MIRANDO PARA
OTRO LADO
CAROLINA VÁSQUEZ ARAYA
Enconcharse en
la vida propia e inmediata parece ser un recurso cultural propio de sociedades
organizadas bajo un régimen de silencio. Desde la infancia se impide la libre
expresión y desde ese punto de partida, ya con la represión bien instalada como
rasgo de educación y buena conducta, seguimos el camino hacia una adultez
cargada de hipocresías.
Si a eso
añadimos un patriarcado machista y extremo contra el cual no hay modo de
rebelarse sin parecer desquiciada y loca, tenemos una vida normada bajo pautas
ajenas, creadas con el fin de llevar la obediencia al sistema a fuerza de leyes
y reglamentos aparentemente indiscutibles. De hecho, así funcionan las
Constituciones cuyo contenido, sin ser necesariamente malo para la concordia
ciudadana, tampoco representa una garantía de bienestar para las mayorías.
Ese es, por
ejemplo, el caso del aborto. Tema espinoso como ninguno, precisamente porque a
partir de conceptos sectarios y profundamente fundamentalistas, surgidos de
instituciones de eminente corte patriarcal, ha sido reproducido por cortes y
asambles de estilo similar, sin la menor incidencia de voces femeninas.
Pero las voces
femeninas sí se han hecho escuchar desde los sectores más conservadores para
condenar su práctica y convertirla en un asunto de moral, de pecado –perverso
como ningún otro- perpetrado por mujeres libertinas y malvadas. Estas mujeres
carentes de sentimientos atentan contra el decoro y las buenas costumbres y la
sociedad tiene la obligación de imponer severos castigos a quienes cometan tan
graves fechorías.
Lo que esas
voces no consideran en el predicado son los derechos humanos de las mujeres,
las niñas y adolescentes víctimas de incesto y violación. De acuerdo con
estudios ampliamente divulgados desde que el tema de violencia contra las
mujeres por fin saltó a los medios de comunicación (después de un silencio de
siglos) de cada 3 mujeres, por lo menos una sufre de una agresión sexual. Son
agresiones muchas veces no denunciadas por miedo a las represalias del agresor,
a la condena social, a la vergüenza.
En Chile, el no
muy brillante ex presidente Piñera le negó el derecho al aborto a una niña de
11 años, con un embarazo de alto riesgo producto, obviamente, de una violación.

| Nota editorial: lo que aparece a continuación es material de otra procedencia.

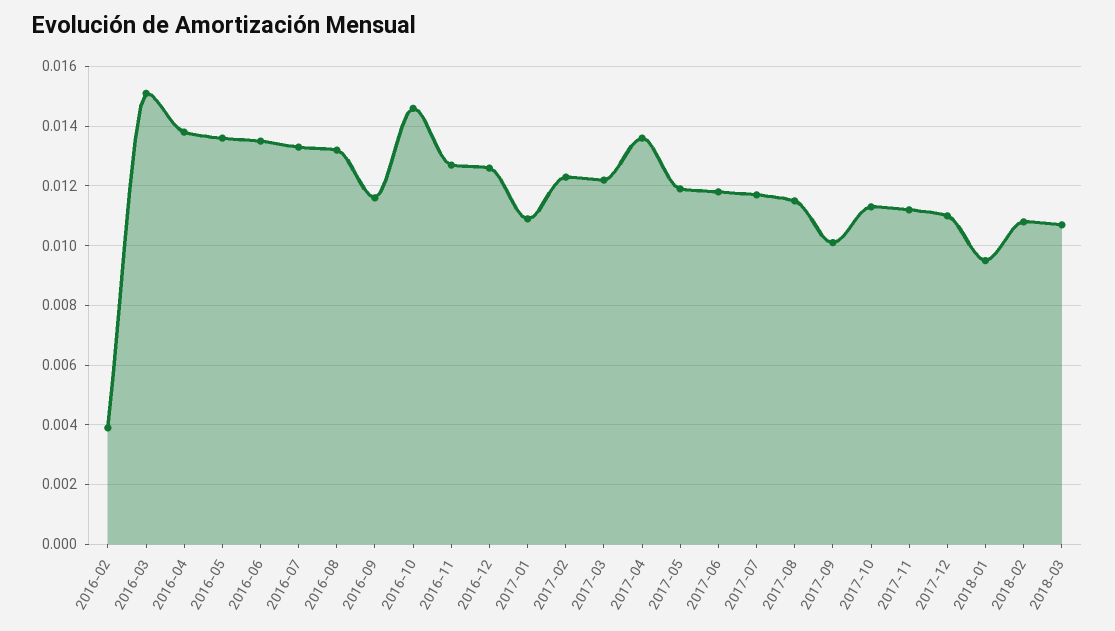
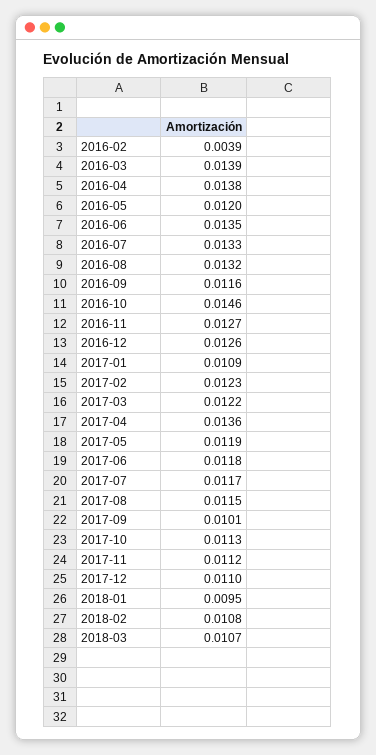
2016-03: 0.015 -> 0.0139
2016-05: 0.0135 -> 0.012

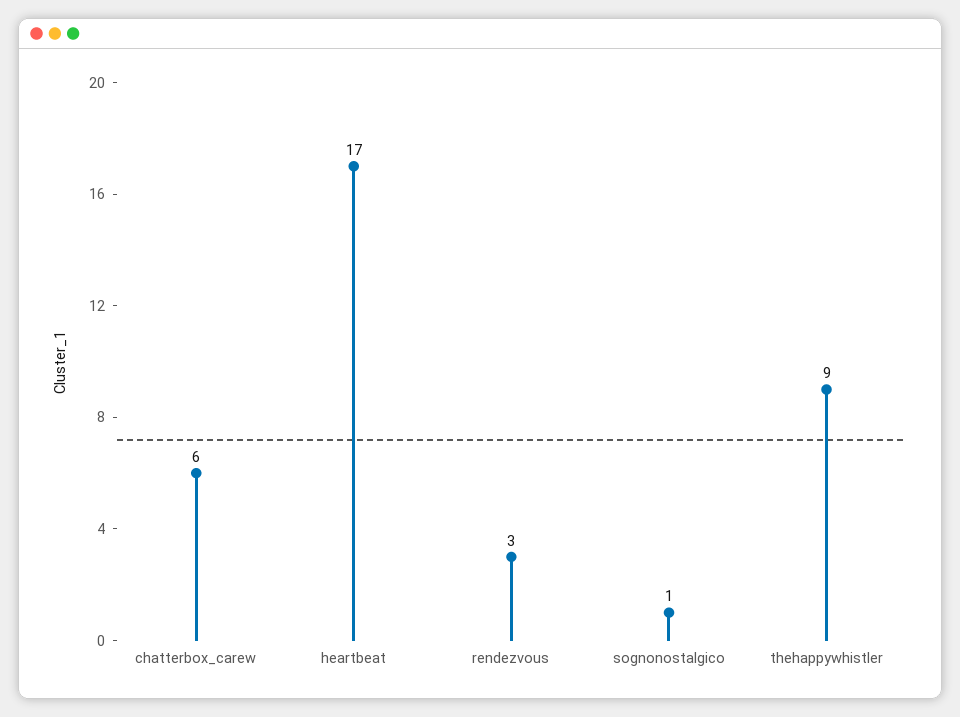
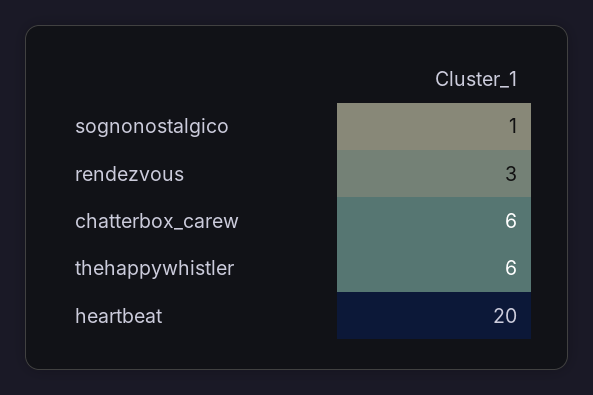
heartbeat: 17 -> 20
thehappywhistler: 9 -> 6

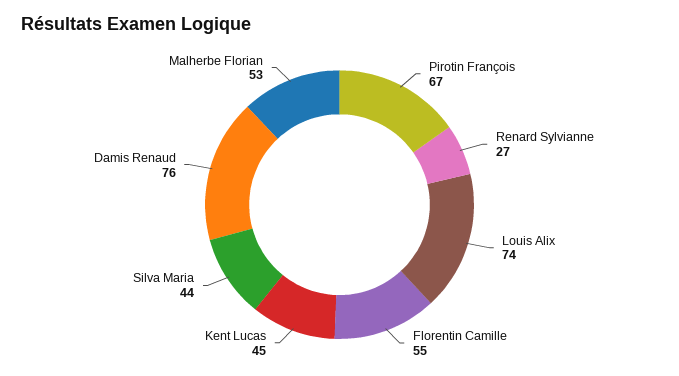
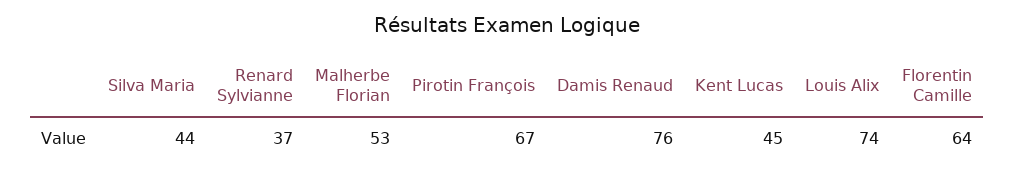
Renard Sylvianne: 27 -> 37
Florentin Camille: 55 -> 64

El mandatario, al ver a la niña, adujo que la menor había mostrado “profundidad
y madurez” y por lo tanto debía tener a ese hijo a como diera lugar porque “en
este país la vida de la madre está siempre en el primer lugar” (sic).
Sin embargo,
esa actitud obtusa del ex presidente de Chile –por cierto, un país
extremadamente conservador y machista- no es única en el continente.
La negación de
un aborto seguro en casos de violación y en embarazos de alto riesgo tanto para
la madre como para el feto, son frecuentes a todo lo largo y ancho de
Latinoamérica y en muchos otros países del mundo. Es el castigo supremo para
una mujer o una niña que exige su derecho a la vida. La visión patriarcal, de
resortes bien aceitados para defender la postura extrema de negar ese derecho sin
tener ni haber tenido una experiencia similar en carne propia, de no ser tan
nefasta resultaría hasta ridícula.
Remitirse a la
idea absurda y retorcida de creer que las mujeres disfrutan abortando, es el
colmo de la ignorancia. El aborto es un drama personal subsecuente a otro drama
como la agresión sexual, cuando ha sido ese el motivo. Como corolario, es
preciso subrayar ese recurso extremo está muchas veces a disposición de quienes
pueden pagar fortunas en hospitales privados para obtenerlo en ambiente seguro.
Las mujeres pobres, que se resignen.